— TO BE DONE —
Extract every line below that contains the string "province", copying each one in full.

════════

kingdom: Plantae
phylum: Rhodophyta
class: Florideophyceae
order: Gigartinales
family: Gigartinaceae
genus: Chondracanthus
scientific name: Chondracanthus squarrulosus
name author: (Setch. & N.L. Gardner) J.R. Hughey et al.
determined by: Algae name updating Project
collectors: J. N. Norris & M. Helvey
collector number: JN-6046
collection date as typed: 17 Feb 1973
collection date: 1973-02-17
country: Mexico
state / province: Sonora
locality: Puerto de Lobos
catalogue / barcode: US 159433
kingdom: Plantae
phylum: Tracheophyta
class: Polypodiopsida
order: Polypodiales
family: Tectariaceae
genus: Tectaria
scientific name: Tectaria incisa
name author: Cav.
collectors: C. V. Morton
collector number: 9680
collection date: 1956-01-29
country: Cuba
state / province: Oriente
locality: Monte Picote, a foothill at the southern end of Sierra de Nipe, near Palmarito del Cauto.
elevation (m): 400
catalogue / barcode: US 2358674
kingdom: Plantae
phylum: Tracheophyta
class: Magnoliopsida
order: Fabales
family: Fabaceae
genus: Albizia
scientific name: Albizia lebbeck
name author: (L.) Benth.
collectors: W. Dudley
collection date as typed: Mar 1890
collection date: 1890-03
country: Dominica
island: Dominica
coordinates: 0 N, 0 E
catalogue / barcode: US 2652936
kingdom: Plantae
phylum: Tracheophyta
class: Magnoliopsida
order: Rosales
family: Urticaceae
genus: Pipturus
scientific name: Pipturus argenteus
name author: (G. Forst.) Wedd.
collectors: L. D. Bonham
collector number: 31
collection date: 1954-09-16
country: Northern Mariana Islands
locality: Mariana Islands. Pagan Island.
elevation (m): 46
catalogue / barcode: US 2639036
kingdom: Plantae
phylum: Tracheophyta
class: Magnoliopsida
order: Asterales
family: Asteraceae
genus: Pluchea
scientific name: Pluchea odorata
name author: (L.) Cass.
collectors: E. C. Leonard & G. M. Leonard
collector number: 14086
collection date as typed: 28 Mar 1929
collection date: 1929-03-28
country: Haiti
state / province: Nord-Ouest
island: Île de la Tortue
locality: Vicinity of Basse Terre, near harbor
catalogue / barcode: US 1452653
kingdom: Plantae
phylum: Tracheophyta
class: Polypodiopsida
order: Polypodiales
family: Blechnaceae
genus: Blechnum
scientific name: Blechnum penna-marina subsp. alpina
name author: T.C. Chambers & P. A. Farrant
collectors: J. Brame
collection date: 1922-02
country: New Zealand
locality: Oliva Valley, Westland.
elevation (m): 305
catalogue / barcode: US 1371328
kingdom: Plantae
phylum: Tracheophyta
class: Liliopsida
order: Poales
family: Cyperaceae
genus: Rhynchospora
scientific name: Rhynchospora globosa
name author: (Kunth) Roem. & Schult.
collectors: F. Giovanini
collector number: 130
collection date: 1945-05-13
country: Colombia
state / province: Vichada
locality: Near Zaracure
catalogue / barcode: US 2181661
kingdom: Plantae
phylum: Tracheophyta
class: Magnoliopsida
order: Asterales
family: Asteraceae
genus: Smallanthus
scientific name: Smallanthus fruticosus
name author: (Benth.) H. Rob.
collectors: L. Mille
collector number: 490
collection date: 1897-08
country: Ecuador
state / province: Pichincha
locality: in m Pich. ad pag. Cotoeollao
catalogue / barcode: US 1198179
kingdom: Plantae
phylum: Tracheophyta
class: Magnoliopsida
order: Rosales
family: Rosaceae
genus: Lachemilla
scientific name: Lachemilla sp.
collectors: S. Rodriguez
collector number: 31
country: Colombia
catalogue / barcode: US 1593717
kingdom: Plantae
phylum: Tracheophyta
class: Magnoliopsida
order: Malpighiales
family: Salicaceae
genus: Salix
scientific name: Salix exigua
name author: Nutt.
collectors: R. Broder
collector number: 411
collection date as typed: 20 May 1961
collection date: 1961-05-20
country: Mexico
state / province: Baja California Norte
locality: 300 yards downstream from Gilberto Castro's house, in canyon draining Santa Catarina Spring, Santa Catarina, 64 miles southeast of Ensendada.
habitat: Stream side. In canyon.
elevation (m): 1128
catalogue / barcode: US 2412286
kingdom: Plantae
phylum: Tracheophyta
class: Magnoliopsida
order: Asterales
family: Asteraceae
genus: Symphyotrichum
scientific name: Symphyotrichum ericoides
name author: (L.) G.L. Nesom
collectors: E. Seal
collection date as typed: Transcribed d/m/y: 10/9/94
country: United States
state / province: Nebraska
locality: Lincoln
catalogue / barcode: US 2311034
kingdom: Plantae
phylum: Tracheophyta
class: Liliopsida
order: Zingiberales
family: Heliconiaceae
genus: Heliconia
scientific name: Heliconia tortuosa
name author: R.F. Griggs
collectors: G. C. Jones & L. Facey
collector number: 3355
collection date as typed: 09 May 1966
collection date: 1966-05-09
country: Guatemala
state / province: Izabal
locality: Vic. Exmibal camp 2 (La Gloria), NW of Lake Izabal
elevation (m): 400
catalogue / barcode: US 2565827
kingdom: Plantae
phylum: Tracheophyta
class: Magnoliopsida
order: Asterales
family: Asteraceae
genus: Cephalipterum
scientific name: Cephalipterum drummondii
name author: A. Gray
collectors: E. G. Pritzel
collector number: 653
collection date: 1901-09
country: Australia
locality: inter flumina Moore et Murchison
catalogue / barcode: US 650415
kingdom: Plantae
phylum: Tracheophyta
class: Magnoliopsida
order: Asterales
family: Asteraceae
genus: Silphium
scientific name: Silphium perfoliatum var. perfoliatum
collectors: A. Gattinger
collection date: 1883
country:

════════

— EXERCISE ANSWER —
state / province: Sonora
state / province: Oriente
state / province: Nord-Ouest
state / province: Vichada
state / province: Pichincha
state / province: Baja California Norte
state / province: Nebraska
state / province: Izabal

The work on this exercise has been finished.